Dès lors il connut le bonheur de l’espoir sans trouble et de la certitude. Ayant répudié tous les doutes, il marcha fièrement à la conquête de son rêve. Puisque la vivace clarté avait triomphé de la rafale et des flots, il était sûr d’entrer dans le miraculeux Jardin qui ouvre, de l’autre côté de l’ombre, sa porte de diamant.

IV

Après avoir traversé toutes les villes et toutes les solitudes, après avoir défié des ténèbres plus denses que la poix et des incendies plus furieux qu’un coucher du soleil, il s’arrêta, ébloui, car il voyait enfin, lumineuse et diaphane, la porte diamantine. Il était arrivé ! il allait pénétrer dans l’auguste paradis de la Joie et des Rêves ; là, il vivrait éternellement heureux, ayant oublié les tristesses du monde obscur, respirant un air subtil fait de l’âme des roses et de la claire haleine des étoiles ; et d’angéliques lys, par milliers, seraient les encensoirs de sa gloire.

Comme il pressait le pas, il tourna la tête, à cause d’un petit rire. Une jeune femme lui faisait signe, à demi nue sur un lit d’herbes fleuries, montrant, dans toute sa blancheur grasse, une bouche pareille à une rose un peu grande et des bouts de seins, pareils à deux petites roses.

— Eh ! bel enfant, dit-elle, que vous avez donc là, au front, une jolie flamme bleue !

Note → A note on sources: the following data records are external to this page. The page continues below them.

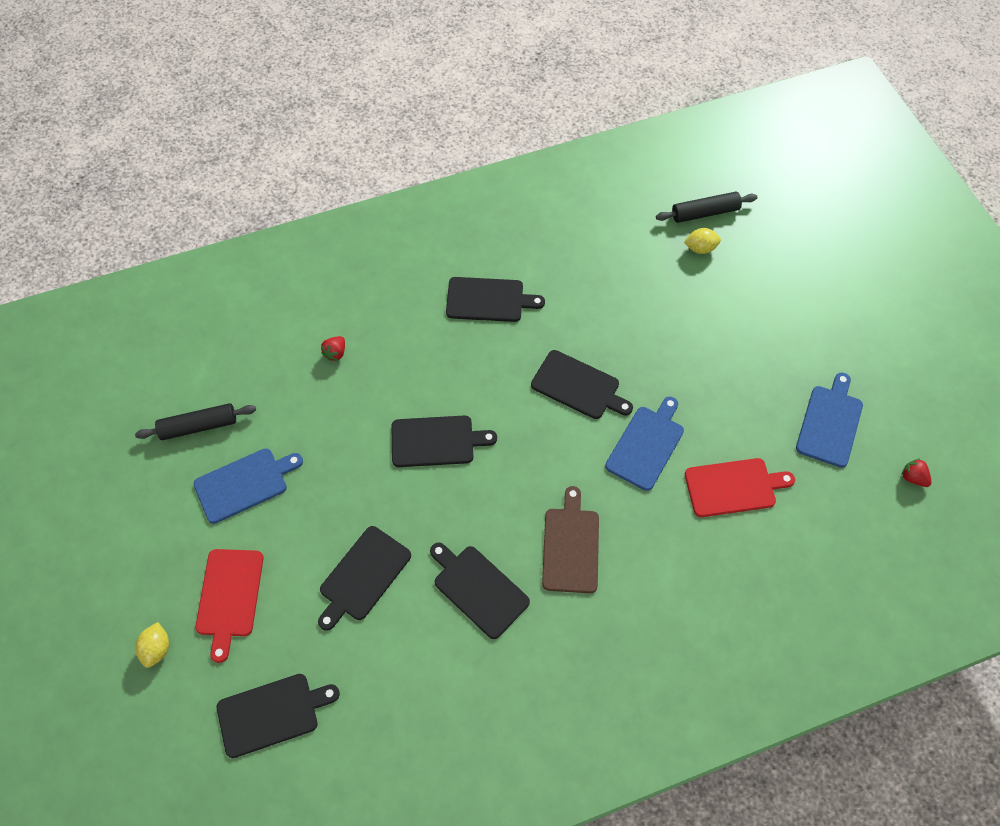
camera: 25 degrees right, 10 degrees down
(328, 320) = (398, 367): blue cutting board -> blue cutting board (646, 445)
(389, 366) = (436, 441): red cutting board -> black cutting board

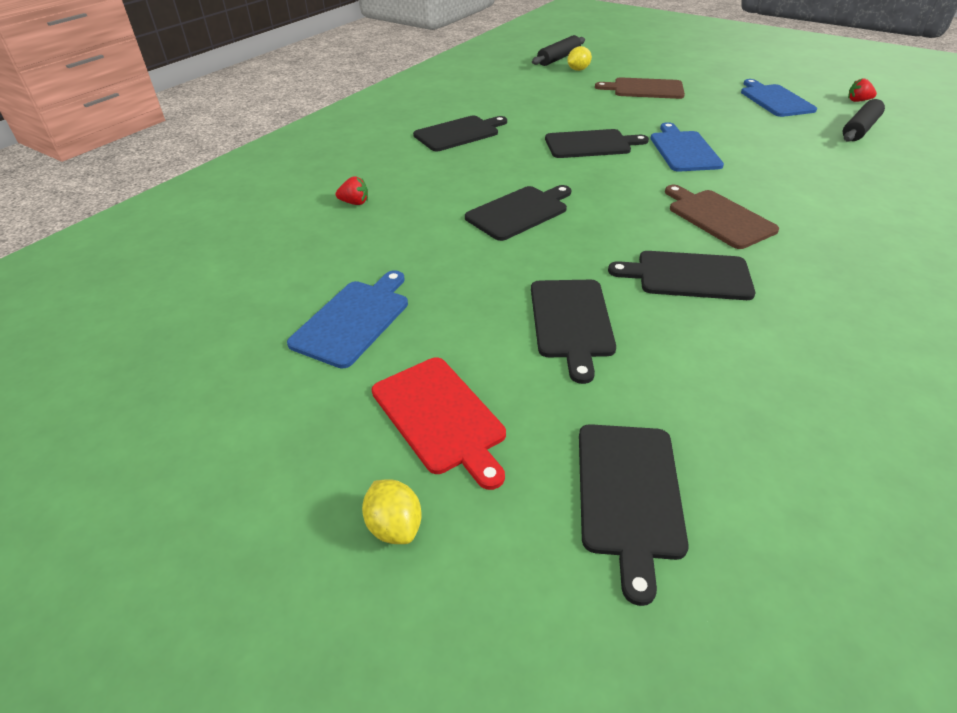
camera: 35 degrees left, 20 degrees down
(199, 426) = (248, 304): black rolling pin -> black rolling pin (860, 129)
(272, 714) = (628, 494): black cutting board -> black cutting board turned 150 degrees clockwise
(335, 353) = (354, 203): red strawberry -> red strawberry turned 75 degrees counterclockwise
(725, 325) = (645, 89): none -> brown cutting board
(733, 487) = (772, 144): red cutting board -> none

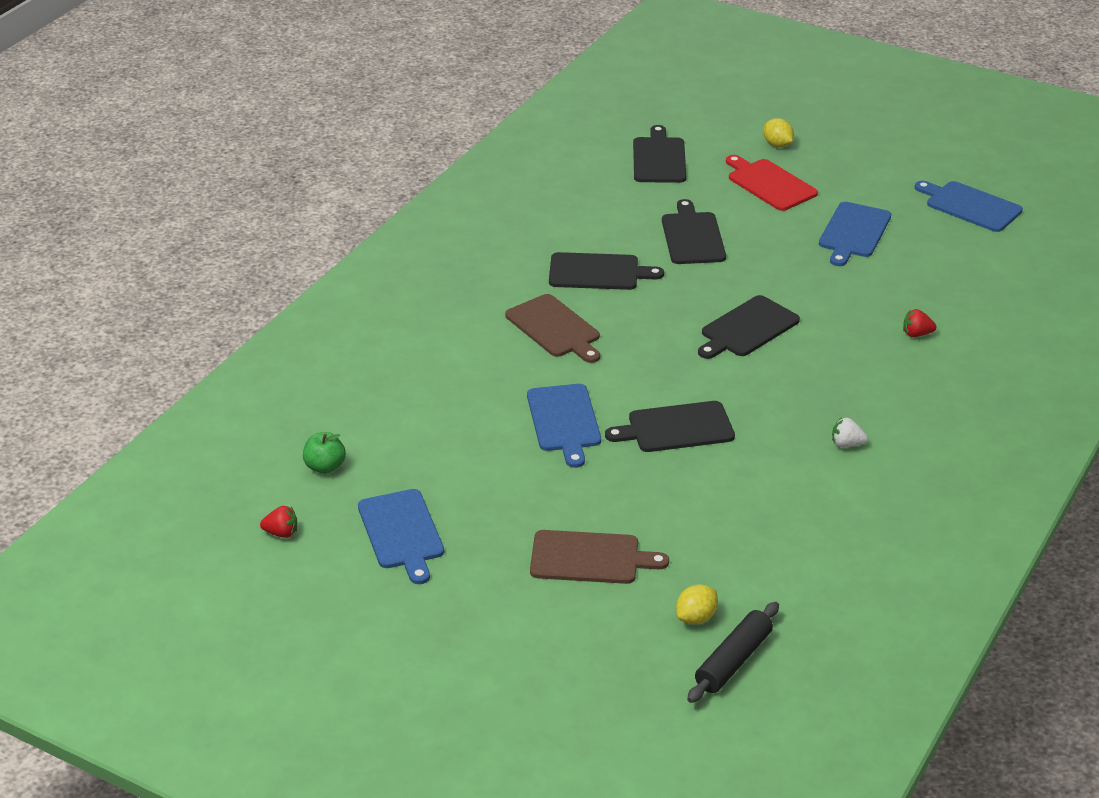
camera: 175 degrees right, 5 degrees down
(162, 358) = (970, 206): none -> blue cutting board
(459, 133) = (846, 444): black cutting board -> white strawberry
(860, 129) = (325, 467): black rolling pin -> green apple

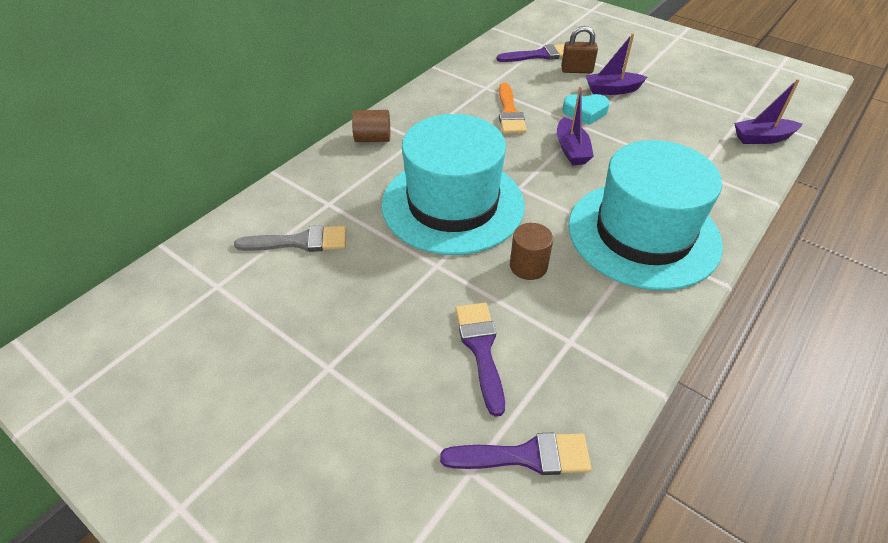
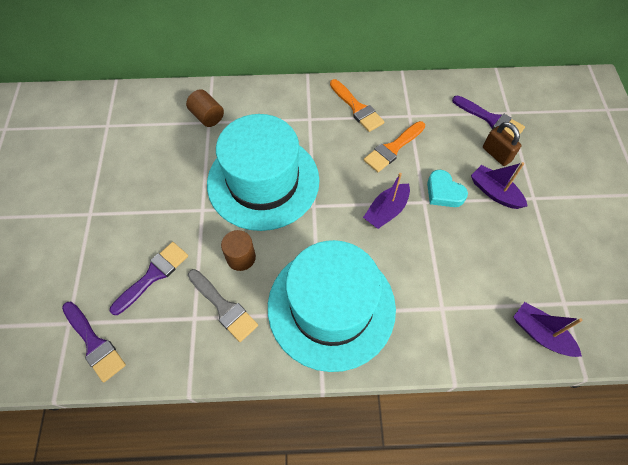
camera: 50 degrees right, 15 degrees up
(300, 242) = (167, 133): grey brush -> grey brush (224, 307)
(373, 139) = (287, 98): brown cylinder -> brown cylinder (207, 116)
(441, 108) = (357, 108): none -> orange brush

— Oui, dit-il, elle est jolie.

— Vous ne savez pas ce que vous feriez si vous étiez courtois et complaisant comme il faut l’être avec les dames ?

— Que ferais-je ? demanda-t-il.

— Vous me laisseriez regarder de plus près cette petite lueur ; et, pour prix, je vous donnerais un baiser de ma bouche sur votre front. Il n’est rien de plus agréable que les baisers que je donne.

L’enfant ne vit aucun inconvénient à faire ce que voulait la jeune femme demi-nue. Quel péril y avait-il à laisser admirer, par cette belle créature sans méchanceté l’invincible lumière qui avait triomphé des bourrasques et de l’eau furieuse ? et il se sentait doucement ému à cause de l’espoir du baiser.

Il inclina son front pour qu’elle y mît sa bouche, pour qu’elle regardât à son aise la clarté d’or et d’azur.

De son côté, elle s’approchait, souriante, ouvrant ses lèvres roses.

Ô délicieux instant ! Mais sous le souffle de la jeune femme, pendant le baiser, la petite flamme bleue s’éteignit. Et, tout à coup, le voyageur fut enveloppé d’une nuit profonde. Et depuis bien des années il se lamente, marchant à tâtons, se heurtant à d’invisibles murs, roulant dans des précipices imprévus. Et jamais plus il ne retrouvera la route de l’incomparable Jardin.